La startup Sabi desarrolla un gorro que lee pensamientos y los convierte en texto
La startup californiana Sabi está desarrollando un dispositivo portátil con forma de gorro común que lee la actividad eléctrica del cerebro y convierte los…
Procesado por IA desde Wired; editado por Hamidun News
Un gorro que lee mentes — suena como trama de ciencia ficción, pero es exactamente lo que promete la startup californiana Sabi. La empresa está desarrollando un dispositivo portátil en forma de un gorro de lana común, equipado con sensores que leen la actividad eléctrica del cerebro y la convierten en texto en tiempo real. Si la tecnología funciona como se pretende, es uno de los primeros pasos reales hacia lo que investigadores y periodistas han llamado durante mucho tiempo la era de los ciborgues — cuando la frontera entre humano y máquina comienza a desdibujarse no en un quirófano, sino justo en tu armario.
Las interfaces cerebro-computadora existen desde hace varias décadas. Pero hasta ahora siguen siendo dominio de clínicas, laboratorios militares y dispositivos médicos altamente especializados. La razón principal es la complejidad e invasividad: los sistemas BCI más precisos requieren implantación quirúrgica de electrodos directamente en la corteza cerebral.
Este es el camino que está tomando Neuralink, y los primeros resultados clínicos son realmente impresionantes — pacientes paralizados controlaban computadoras solo con el pensamiento. Pero no puedes construir un mercado masivo basado en implantes quirúrgicos. Sabi apuesta por el enfoque opuesto: una interfaz completamente no invasiva integrada en una prenda que te pones por la mañana como cualquier otra cosa.

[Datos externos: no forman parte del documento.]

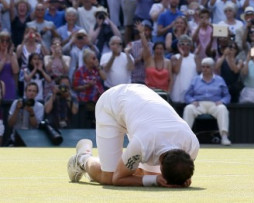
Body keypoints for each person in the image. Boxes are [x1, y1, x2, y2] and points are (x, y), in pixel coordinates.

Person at [66, 84, 198, 187]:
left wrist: (182, 178)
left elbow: (176, 171)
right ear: (162, 165)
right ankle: (82, 158)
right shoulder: (143, 143)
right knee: (109, 177)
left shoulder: (192, 145)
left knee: (145, 174)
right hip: (112, 104)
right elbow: (118, 178)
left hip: (139, 100)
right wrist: (156, 180)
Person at [183, 57, 232, 146]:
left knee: (222, 108)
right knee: (188, 108)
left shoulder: (219, 80)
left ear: (212, 68)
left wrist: (222, 101)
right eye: (203, 67)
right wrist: (192, 100)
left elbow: (227, 95)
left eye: (207, 67)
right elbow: (187, 95)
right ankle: (186, 138)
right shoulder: (195, 79)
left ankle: (224, 136)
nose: (205, 69)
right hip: (199, 104)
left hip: (214, 104)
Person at [6, 81, 44, 145]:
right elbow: (10, 124)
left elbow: (35, 125)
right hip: (16, 137)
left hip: (32, 138)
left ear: (36, 94)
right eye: (29, 90)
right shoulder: (16, 103)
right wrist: (17, 109)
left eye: (34, 91)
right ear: (25, 92)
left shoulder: (39, 106)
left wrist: (31, 113)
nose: (31, 93)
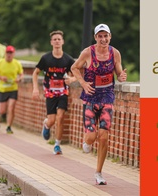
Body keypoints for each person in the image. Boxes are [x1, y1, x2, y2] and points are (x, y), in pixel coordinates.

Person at [71, 24, 127, 185]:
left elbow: (118, 72)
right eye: (100, 36)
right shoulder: (88, 52)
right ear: (95, 37)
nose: (103, 39)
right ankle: (86, 140)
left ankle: (99, 173)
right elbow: (74, 68)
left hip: (107, 98)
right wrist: (82, 83)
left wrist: (121, 76)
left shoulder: (115, 53)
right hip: (90, 98)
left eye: (106, 36)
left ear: (110, 36)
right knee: (91, 137)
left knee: (104, 137)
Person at [32, 30, 75, 155]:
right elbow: (35, 73)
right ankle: (46, 125)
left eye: (59, 39)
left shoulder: (67, 59)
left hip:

El dispositivo se basa en electroencefalografía. Los sensores EEG integrados en el gorro captan débiles señales eléctricas que el cerebro genera en el momento en que una persona intenta pronunciar una palabra o mentalmente imagina un movimiento de habla — lo que se llama habla imaginada. Estas señales se procesan mediante algoritmos de aprendizaje automático que reconocen patrones característicos y decodifican la intención del usuario.
El resultado — texto que aparece en la pantalla sin una sola pulsación de tecla y sin una palabra pronunciada en voz alta. El problema técnico clave de los dispositivos EEG no invasivos es la relación señal/ruido. Las señales cerebrales captadas desde el cuero cabelludo son aproximadamente mil veces más débiles que las señales de electrodos implantados y se enmascaran fácilmente por artefactos: movimiento muscular, parpadeo, interferencia electromagnética externa.

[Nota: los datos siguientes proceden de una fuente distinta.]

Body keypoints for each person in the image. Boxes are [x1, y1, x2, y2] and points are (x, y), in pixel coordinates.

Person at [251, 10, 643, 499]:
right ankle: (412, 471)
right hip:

Por eso la mayoría de intentos de crear un lector de mentes en forma de auriculares o gorro de consumo han arrojado resultados limitados — los dispositivos funcionaban solo con un conjunto estrecho de comandos o requerían horas de calibración individual. Un avance solo es posible con algoritmos más potentes, y es aquí donde las redes neuronales modernas abren nuevas posibilidades. Sabi aún no ha revelado los detalles técnicos de sus algoritmos ni métricas específicas de precisión.
Esto es típico en startups en etapa temprana: es más importante atraer atención e inversión que responder preguntas técnicas difíciles. Wired describe el desarrollo como un dispositivo capaz de abrir una puerta a un futuro cibernético — formulación que por ahora está más cerca de la narrativa de marketing que de hechos verificados. Sin embargo, la dirección es estratégicamente importante.
La industria de neurointerfaces portátiles está experimentando un crecimiento evidente: Meta está invirtiendo en lectura de habla mediante pulseras EMG, Emotiv y Neurosity venden auriculares EEG para desarrolladores, OpenBCI está construyendo un ecosistema abierto para neurohackers. La diferencia fundamental en el enfoque de Sabi es su enfoque en el consumidor masivo con un producto que no parece equipo médico o tecnológico. Solo un gorro.
Nada extra por fuera. Si la empresa logra alcanzar precisión y confiabilidad aceptables en condiciones del mundo real, las consecuencias serán significativas. Primero y principalmente — para personas con trastornos del habla y trastornos motores: enfermedad de Parkinson, esclerosis lateral amiotrófica, consecuencias de accidente cerebrovascular.
Para ellos, una interfaz cerebro-computadora no invasiva accesible podría ser una forma fundamentalmente nueva de comunicarse con el mundo. La siguiente audiencia es el mercado de productividad: la entrada de texto a través del habla imaginada es teóricamente más rápida que cualquier teclado. Por ahora, Sabi es una apuesta en tecnología que aún no ha probado su viabilidad en aplicación masiva.
Pero estas son exactamente las apuestas — en no invasividad, factor de forma de consumidor y escala de consumidor — que distinguen la próxima ola de neurtech de la anterior. Un gorro que lee mentes se está volviendo cada vez más cercano a la realidad.